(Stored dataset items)
BEGIN

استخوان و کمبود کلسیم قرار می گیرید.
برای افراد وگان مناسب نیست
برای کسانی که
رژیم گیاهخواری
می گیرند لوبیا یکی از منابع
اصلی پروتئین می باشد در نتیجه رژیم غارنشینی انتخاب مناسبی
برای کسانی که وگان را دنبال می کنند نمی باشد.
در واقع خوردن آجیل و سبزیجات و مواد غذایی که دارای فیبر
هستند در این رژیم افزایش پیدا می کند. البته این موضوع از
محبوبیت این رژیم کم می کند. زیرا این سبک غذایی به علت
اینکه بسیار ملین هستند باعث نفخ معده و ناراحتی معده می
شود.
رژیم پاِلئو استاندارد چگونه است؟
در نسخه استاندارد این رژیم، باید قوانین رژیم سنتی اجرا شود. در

END

What is required = Format the lines of all the records above as a JSON list of strings, with one string for each line and any blank lines left out.

Solution =
[
  "استخوان و کمبود کلسیم قرار می گیرید.",
  "برای افراد وگان مناسب نیست",
  "برای کسانی که",
  "رژیم گیاهخواری",
  "می گیرند لوبیا یکی از منابع",
  "اصلی پروتئین می باشد در نتیجه رژیم غارنشینی انتخاب مناسبی",
  "برای کسانی که وگان را دنبال می کنند نمی باشد.",
  "در واقع خوردن آجیل و سبزیجات و مواد غذایی که دارای فیبر",
  "هستند در این رژیم افزایش پیدا می کند. البته این موضوع از",
  "محبوبیت این رژیم کم می کند. زیرا این سبک غذایی به علت",
  "اینکه بسیار ملین هستند باعث نفخ معده و ناراحتی معده می",
  "شود.",
  "رژیم پاِلئو استاندارد چگونه است؟",
  "در نسخه استاندارد این رژیم، باید قوانین رژیم سنتی اجرا شود. در"
]